> **TASK OBJECTIVE**: Give back the whole listing word for word and skip each picture.

**********

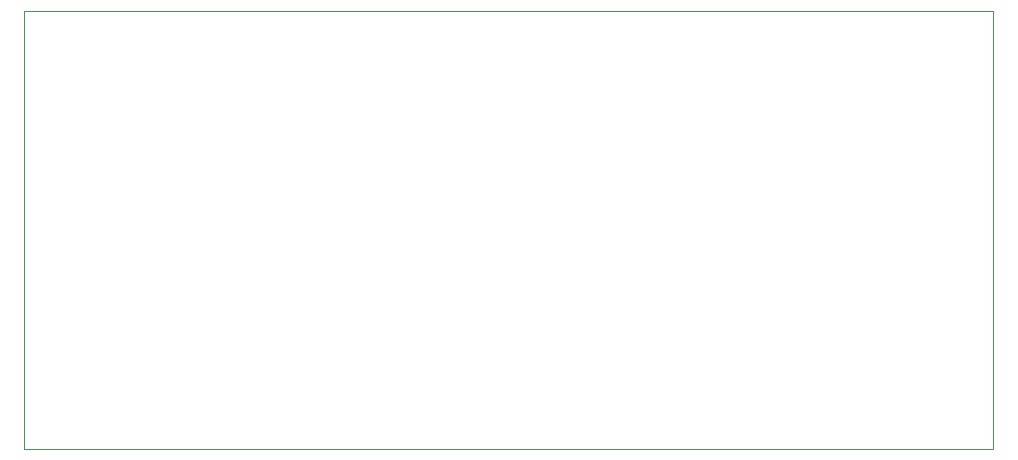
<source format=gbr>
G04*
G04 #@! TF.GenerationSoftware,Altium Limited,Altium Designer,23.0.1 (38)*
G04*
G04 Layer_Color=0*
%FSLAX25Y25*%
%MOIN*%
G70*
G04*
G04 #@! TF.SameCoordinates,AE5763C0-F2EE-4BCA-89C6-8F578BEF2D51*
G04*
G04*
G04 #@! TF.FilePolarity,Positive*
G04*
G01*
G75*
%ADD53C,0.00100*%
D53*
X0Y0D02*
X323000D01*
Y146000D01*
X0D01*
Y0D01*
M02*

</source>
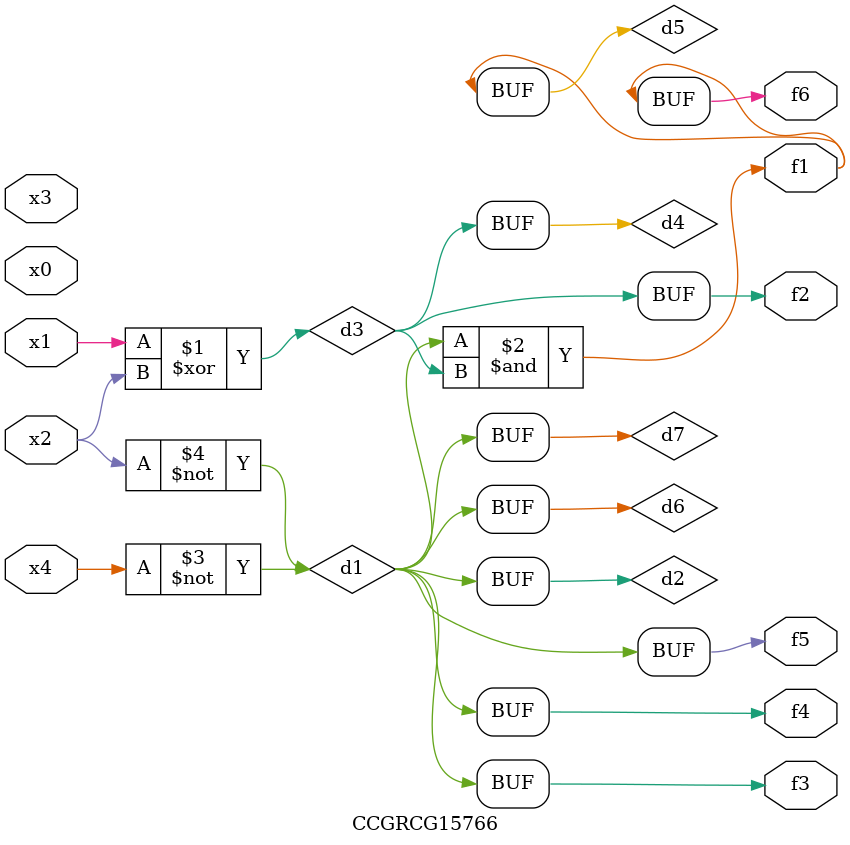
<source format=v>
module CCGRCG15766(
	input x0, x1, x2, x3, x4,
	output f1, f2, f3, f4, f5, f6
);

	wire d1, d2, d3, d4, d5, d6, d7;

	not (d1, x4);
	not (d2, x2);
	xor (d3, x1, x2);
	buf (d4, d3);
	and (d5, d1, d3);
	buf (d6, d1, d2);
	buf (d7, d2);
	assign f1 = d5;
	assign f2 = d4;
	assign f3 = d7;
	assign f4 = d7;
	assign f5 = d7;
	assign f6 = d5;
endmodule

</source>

**********

> **COMPLETED TASK**:
<source format=gbr>
G04*
G04 #@! TF.GenerationSoftware,Altium Limited,Altium Designer,23.0.1 (38)*
G04*
G04 Layer_Color=0*
%FSLAX25Y25*%
%MOIN*%
G70*
G04*
G04 #@! TF.SameCoordinates,AE5763C0-F2EE-4BCA-89C6-8F578BEF2D51*
G04*
G04*
G04 #@! TF.FilePolarity,Positive*
G04*
G01*
G75*
%ADD53C,0.00100*%
D53*
X0Y0D02*
X323000D01*
Y146000D01*
X0D01*
Y0D01*
M02*

</source>
<source format=v>
module CCGRCG15766(
	input x0, x1, x2, x3, x4,
	output f1, f2, f3, f4, f5, f6
);

	wire d1, d2, d3, d4, d5, d6, d7;

	not (d1, x4);
	not (d2, x2);
	xor (d3, x1, x2);
	buf (d4, d3);
	and (d5, d1, d3);
	buf (d6, d1, d2);
	buf (d7, d2);
	assign f1 = d5;
	assign f2 = d4;
	assign f3 = d7;
	assign f4 = d7;
	assign f5 = d7;
	assign f6 = d5;
endmodule

</source>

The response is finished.